Los materiales de las escuelas Montessori están diseñados científicamente para ser usados en el contexto práctico o experimental en el aula. Prestan atención al interés de los niños de acuerdo al Plan de Desarrollo. La manipulación de estos objetos concretos contribuye al desarrollo del pensamiento abstracto y del conocimiento Hacen posible que el niño investigue y explore de forma independiente e individual, a la vez que facilitan la repetición de actos que promueven la concentración. Sirven, además, para aislar las dificultades, lo cual ayuda a establecer las deficiencias en áreas cognitivas y tienen control de los errores, ya que muestra al niño el uso correcto.

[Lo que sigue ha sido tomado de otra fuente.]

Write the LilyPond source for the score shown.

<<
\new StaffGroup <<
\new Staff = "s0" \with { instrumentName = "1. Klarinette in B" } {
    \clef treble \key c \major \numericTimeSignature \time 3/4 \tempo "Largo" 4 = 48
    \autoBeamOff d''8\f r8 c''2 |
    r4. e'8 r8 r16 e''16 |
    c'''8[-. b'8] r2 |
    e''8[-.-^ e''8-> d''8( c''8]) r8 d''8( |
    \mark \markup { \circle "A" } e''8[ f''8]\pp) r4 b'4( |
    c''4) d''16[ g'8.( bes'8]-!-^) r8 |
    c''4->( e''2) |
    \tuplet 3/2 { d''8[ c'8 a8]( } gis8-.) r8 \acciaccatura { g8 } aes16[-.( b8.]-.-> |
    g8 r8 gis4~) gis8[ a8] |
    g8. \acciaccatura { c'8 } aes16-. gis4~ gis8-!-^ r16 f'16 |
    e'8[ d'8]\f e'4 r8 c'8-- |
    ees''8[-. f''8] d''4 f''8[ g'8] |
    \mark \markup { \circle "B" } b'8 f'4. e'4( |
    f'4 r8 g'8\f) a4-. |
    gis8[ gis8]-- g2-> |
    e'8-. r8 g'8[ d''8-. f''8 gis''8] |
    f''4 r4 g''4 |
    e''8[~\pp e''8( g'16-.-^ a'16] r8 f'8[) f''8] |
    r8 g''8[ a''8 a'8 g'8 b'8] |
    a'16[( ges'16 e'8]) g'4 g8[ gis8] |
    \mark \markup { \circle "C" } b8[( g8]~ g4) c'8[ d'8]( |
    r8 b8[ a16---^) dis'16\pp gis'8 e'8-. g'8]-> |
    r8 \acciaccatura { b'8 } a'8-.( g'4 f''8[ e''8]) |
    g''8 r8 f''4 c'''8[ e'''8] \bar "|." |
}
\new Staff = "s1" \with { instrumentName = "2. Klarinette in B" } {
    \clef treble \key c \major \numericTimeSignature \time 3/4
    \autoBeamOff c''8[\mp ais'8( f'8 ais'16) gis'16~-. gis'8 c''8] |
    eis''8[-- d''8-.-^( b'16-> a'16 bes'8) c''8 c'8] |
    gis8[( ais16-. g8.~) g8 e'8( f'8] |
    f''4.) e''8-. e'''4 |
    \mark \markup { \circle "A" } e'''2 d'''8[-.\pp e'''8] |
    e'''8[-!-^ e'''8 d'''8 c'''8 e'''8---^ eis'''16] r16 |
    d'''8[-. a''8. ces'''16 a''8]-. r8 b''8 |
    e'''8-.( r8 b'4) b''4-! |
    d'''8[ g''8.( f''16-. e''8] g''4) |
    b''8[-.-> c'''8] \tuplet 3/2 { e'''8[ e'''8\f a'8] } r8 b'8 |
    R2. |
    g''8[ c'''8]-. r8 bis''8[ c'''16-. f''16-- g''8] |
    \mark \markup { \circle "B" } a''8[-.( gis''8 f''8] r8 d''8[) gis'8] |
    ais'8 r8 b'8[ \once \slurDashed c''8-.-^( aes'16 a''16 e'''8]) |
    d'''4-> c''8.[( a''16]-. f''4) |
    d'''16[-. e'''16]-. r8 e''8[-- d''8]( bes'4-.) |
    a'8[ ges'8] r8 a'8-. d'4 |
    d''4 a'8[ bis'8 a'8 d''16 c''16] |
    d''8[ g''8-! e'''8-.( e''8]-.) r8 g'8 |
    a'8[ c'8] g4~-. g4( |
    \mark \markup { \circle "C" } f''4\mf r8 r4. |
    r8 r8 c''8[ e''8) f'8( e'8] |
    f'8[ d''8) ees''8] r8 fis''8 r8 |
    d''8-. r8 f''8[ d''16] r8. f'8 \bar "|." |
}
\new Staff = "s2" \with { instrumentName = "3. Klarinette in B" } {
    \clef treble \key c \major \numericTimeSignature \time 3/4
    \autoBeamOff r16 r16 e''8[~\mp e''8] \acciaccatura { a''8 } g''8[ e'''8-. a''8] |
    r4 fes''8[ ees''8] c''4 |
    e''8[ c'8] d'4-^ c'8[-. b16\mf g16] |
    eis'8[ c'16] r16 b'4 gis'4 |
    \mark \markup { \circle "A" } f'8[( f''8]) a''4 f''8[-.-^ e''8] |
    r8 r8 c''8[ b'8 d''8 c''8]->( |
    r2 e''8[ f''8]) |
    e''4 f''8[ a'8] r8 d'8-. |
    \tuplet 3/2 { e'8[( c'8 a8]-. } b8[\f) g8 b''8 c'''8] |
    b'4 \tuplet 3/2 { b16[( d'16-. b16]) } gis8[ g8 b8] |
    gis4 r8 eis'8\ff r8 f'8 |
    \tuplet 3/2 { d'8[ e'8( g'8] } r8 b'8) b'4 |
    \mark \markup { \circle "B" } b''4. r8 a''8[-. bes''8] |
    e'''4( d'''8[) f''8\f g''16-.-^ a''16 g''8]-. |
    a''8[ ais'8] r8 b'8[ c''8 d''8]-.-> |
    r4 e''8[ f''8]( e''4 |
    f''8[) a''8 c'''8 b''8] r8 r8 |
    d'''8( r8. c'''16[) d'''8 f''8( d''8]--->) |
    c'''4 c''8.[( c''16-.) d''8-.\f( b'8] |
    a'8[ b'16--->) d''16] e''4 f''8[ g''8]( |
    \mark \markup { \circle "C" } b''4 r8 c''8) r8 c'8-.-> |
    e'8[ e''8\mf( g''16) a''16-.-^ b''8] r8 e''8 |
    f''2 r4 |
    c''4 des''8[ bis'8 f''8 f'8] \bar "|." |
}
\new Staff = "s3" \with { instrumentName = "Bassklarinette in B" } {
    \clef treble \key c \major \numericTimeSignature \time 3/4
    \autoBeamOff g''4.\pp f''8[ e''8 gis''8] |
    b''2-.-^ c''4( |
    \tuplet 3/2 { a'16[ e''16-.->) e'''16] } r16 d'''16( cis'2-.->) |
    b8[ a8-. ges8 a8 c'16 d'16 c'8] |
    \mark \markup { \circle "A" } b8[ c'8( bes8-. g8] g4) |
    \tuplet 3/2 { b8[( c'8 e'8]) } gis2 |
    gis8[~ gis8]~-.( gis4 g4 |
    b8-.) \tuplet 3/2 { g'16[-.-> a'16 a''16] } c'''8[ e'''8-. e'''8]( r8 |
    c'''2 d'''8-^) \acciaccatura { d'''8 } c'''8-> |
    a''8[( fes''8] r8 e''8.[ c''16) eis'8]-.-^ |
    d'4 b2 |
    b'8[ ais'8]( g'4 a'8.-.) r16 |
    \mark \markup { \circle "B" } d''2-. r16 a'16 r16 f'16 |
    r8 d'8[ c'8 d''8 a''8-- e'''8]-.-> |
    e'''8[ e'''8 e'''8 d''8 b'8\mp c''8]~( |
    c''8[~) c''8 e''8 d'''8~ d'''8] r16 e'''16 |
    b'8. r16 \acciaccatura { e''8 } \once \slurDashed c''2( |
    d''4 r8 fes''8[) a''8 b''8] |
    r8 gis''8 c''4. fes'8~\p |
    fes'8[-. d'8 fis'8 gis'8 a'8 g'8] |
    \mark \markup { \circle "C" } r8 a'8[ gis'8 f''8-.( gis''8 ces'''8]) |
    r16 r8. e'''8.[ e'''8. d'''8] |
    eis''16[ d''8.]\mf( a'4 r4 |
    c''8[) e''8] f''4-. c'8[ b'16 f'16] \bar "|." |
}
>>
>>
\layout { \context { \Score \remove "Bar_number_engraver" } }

Escuela Montessori en Almería: el currículo para el aprendizaje

De acuerdo al método diseñado por la pedagoga italiana, el currículo de estudio debe tomar en cuenta las etapas o los planes de desarrollo en cada edad. La educación del currículo Montessori es personalizada. Por tal, el profesor planifica los objetivos en función de las potencialidades y puntos débiles de cada alumno. Por tal, el diseño curricular está orientado a que el potencial de cada alumno se muestre con relación a sus capacidades y las inteligencias social, emocional, y creativa. Además, fomenta la iniciativa, la autonomía y la cooperación grupal para la resolución de problemas. De esta manera, los alumnos más avanzados pueden estudiar individualmente para aumentar conocimientos en determinada área específica.

Escuela de verano Montessori Almería: divertirse, aprendiendo

La pedagoga María Montessori consideraba que las actividades de aprendizaje no solo se cumplían en la escuela. Para ella la educación es algo continuo que acompañaba al niño las 24 horas y los 365 días del año. Por tal, el verano y los días de descanso podían usarse en lo que es la creatividad ociosa que permite al niño aprender mientras se divierte. Por tal, las actividades lúdicas desarrollan de manera integral las diversas partes del cerebro. En este sentido, hay un cúmulo de actividades para hacer en las vacaciones de verano. Destacan las siguientes:
  • Escribir un diario de las vacaciones
  • Cultivar plantas
  • Elaborar una ciudad de arcilla o con cubos de armar
  • Aprender a cocinar
  • Llevar un registro de viajes de vacaciones.